Photos of Watchkeeper UAV released

Successful maiden flight for new U.K. UAV.

Mark Rutherford
The military establishment's ever increasing reliance on technology and whiz-bang gadgetry impacts us as consumers, investors, taxpayers and ultimately as the defended. Our mission here is to bring some of these products and concepts to your attention based on carefully selected criteria such as importance to national security, originality, collateral damage to the treasury and adaptability to yard maintenance-but not necessarily in that order. E-mail him at markr@milapp.com. Disclosure.
Mark Rutherford
Thales UK

Thales UK released photos of the new Watchkeeper UAV maiden flight in Northern Israel after permission to publish the pictures had been blocked for three weeks because of political considerations, according to industry press reports.

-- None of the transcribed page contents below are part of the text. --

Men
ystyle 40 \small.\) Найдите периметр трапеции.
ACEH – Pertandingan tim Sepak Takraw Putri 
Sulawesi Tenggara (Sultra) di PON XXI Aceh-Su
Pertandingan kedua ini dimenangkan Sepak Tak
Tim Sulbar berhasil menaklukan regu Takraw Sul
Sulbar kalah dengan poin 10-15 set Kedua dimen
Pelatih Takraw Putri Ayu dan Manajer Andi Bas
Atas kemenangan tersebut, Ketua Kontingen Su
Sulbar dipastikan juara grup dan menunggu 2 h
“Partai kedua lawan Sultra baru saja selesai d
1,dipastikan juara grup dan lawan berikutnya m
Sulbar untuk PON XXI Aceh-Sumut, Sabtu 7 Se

The Watchkeeper, a "fully autonomous" (including automatic takeoff and landing) unmanned aerial vehicle, is expected to assume reconnaissance and target acquisition duties for the British military by 2010, according to Thales.

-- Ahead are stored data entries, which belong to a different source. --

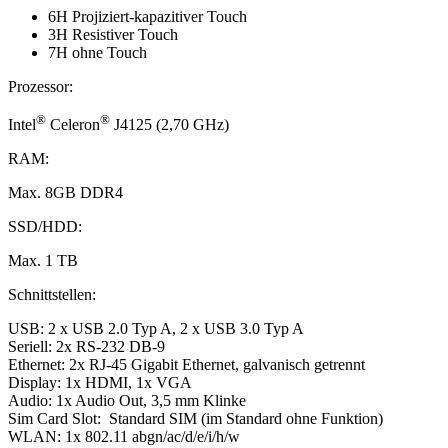
6H Projiziert-kapazitiver Touch
3H Resistiver Touch
7H ohne Touch
Prozessor:
®
®
Intel
Celeron
J4125 (2,70 GHz)
RAM:
Max. 8GB DDR4
SSD/HDD:
Max. 1 TB
Schnittstellen:
USB: 2 x USB 2.0 Typ A, 2 x USB 3.0 Typ A
Seriell: 2x RS-232 DB-9
Ethernet: 2x RJ-45 Gigabit Ethernet, galvanisch getrennt
Display: 1x HDMI, 1x VGA
Audio: 1x Audio Out, 3,5 mm Klinke
Sim Card Slot: Standard SIM (im Standard ohne Funktion)
WLAN: 1x 802.11 abgn/ac/d/e/i/h/w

The robo-platform comes equipped with day/night electro-optic sensors, laser-target designators, and advanced synthetic aperture radar. Information and images collected are transmitted to a network of mobile ground control stations and remote viewing terminals where operators can control missions. It's unarmed but does include a "de-icing capabilit."

Permission to publish the pictures had been blocked by the U.K. Defence Equipment & Support organization since the April 16 maiden flight, according to Flightglobal.com, "due to sensitivities linked to local elections held across the U.K. on 1 May."

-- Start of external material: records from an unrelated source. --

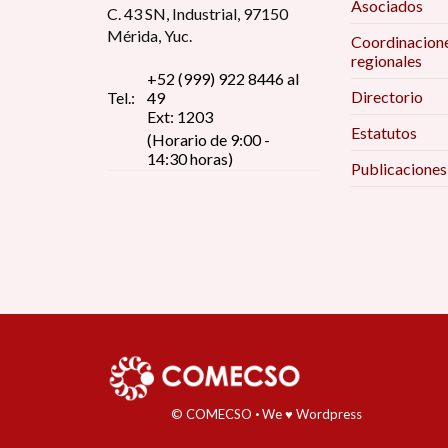
Asociados
C. 43 SN, Industrial, 97150
Mérida, Yuc.
Coordinacion
regionales
+52 (999) 922 8446 al
Directorio
Tel.:
49
Ext: 1203
Estatutos
(Horario de 9:00 -
14:30 horas)
Publicaciones
© COMECSO
·
We ♥ Wordpress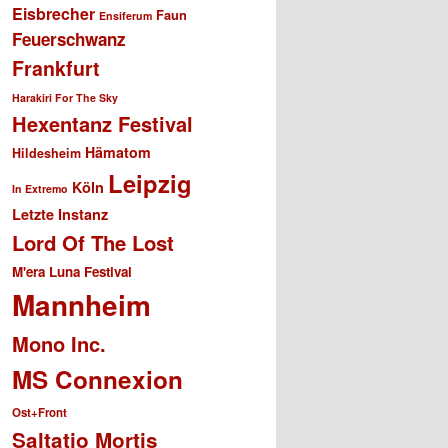
Eisbrecher
Faun
Ensiferum
Feuerschwanz
Frankfurt
Harakiri For The Sky
Hexentanz Festival
Hämatom
Hildesheim
Leipzig
Köln
In Extremo
Letzte Instanz
Lord Of The Lost
M'era Luna Festival
Mannheim
Mono Inc.
MS Connexion
Ost+Front
Saltatio Mortis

The 450-kilogram Watchkeeper, based on the Elbit Hermes 450, will be built jointly by the Israeli company Elbit Systems and the French-owned Thales UK. Starting price was 15 million pounds (more than $29 million) but has reportedly risen to 17 million pounds a pop (more than $33 million), and despite 2,100 lucrative jobs, a good portion of that money will be flying away offshore. There's one reason to be sensitive.